- [Directions]: Render the part of the rows below that opens with the line containing "Is there **left" and closes with the line containing "276H152V278L153 279H155L156 278V272H151ZM150" as a two-column CSV with the headers input and output. Give one CSV line per row, with each field quoted and any line breaks inside it replaced by spaces.

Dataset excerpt
::::::::::

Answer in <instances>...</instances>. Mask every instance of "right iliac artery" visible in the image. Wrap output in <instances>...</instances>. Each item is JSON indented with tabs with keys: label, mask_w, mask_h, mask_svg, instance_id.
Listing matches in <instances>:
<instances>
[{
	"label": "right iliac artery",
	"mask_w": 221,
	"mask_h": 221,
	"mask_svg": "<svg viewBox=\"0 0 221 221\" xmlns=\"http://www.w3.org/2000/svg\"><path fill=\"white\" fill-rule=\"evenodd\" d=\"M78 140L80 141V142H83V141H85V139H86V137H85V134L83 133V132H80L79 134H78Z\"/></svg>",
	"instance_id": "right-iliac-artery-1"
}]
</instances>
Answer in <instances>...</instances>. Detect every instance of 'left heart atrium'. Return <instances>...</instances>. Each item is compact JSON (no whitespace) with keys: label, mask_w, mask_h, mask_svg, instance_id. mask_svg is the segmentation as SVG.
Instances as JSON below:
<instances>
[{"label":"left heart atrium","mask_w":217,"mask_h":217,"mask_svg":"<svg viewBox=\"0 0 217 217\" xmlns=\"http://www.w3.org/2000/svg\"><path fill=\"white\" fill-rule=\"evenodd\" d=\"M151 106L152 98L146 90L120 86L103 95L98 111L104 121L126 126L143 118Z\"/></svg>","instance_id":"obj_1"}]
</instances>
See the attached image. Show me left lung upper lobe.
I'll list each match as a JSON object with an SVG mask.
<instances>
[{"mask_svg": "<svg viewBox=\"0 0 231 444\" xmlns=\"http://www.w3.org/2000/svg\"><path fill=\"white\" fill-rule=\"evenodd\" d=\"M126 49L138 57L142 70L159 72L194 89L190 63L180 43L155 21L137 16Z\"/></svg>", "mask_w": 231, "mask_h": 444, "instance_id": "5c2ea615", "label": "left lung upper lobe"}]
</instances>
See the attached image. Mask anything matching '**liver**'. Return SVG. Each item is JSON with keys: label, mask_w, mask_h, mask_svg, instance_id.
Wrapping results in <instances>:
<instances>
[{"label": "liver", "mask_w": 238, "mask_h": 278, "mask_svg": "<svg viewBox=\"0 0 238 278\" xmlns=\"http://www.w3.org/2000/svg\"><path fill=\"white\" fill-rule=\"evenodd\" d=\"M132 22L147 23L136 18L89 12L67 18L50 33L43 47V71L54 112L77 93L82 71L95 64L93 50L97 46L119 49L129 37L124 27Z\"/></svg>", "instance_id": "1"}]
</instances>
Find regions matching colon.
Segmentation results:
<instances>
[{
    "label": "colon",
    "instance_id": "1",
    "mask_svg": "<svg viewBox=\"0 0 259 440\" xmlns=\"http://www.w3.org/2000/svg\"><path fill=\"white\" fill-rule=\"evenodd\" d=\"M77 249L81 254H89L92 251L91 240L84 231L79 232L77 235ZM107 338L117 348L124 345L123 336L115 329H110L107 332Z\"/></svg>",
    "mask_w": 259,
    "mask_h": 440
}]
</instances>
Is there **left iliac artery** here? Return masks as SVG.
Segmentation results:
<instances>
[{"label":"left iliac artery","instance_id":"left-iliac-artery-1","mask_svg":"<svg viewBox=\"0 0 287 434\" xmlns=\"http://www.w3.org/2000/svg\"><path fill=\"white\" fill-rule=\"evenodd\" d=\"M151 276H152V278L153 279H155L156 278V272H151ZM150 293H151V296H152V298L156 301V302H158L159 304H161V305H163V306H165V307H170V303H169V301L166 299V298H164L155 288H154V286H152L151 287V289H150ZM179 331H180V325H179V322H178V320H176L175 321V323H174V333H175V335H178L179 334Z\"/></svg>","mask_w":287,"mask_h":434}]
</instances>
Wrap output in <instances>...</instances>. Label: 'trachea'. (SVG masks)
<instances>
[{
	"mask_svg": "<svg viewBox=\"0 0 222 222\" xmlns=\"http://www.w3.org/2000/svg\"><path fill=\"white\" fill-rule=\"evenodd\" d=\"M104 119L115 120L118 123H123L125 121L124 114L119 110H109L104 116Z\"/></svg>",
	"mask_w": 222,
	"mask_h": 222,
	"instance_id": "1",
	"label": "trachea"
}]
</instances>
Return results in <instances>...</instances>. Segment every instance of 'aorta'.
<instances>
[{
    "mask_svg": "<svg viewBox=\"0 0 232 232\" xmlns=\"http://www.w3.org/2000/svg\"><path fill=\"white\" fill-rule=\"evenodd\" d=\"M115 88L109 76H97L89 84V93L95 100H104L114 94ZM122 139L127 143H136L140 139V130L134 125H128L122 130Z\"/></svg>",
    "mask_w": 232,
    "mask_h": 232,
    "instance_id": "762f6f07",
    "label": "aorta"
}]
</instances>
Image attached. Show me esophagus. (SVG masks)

::::::::::

- [Exercise response]:
input,output
"Is there **left iliac artery** here? Return masks as SVG.","Segmentation results: <instances> [{""label"":""left iliac artery"",""instance_id"":""left-iliac-artery-1"",""mask_svg"":""<svg viewBox=\""0 0 287 434\"" xmlns=\""http://www.w3.org/2000/svg\""><path fill=\""white\"" fill-rule=\""evenodd\"" d=\""M151 276H152V278L153 279H155L156 278V272H151ZM150 293H151V296H152V298L156 301V302H158L159 304H161V305H163V306H165V307H170V303H169V301L166 299V298H164L155 288H154V286H152L151 287V289H150ZM179 331H180V325H179V322H178V320H176L175 321V323H174V333H175V335H178L179 334Z\""/></svg>"",""mask_w"":287,""mask_h"":434}]"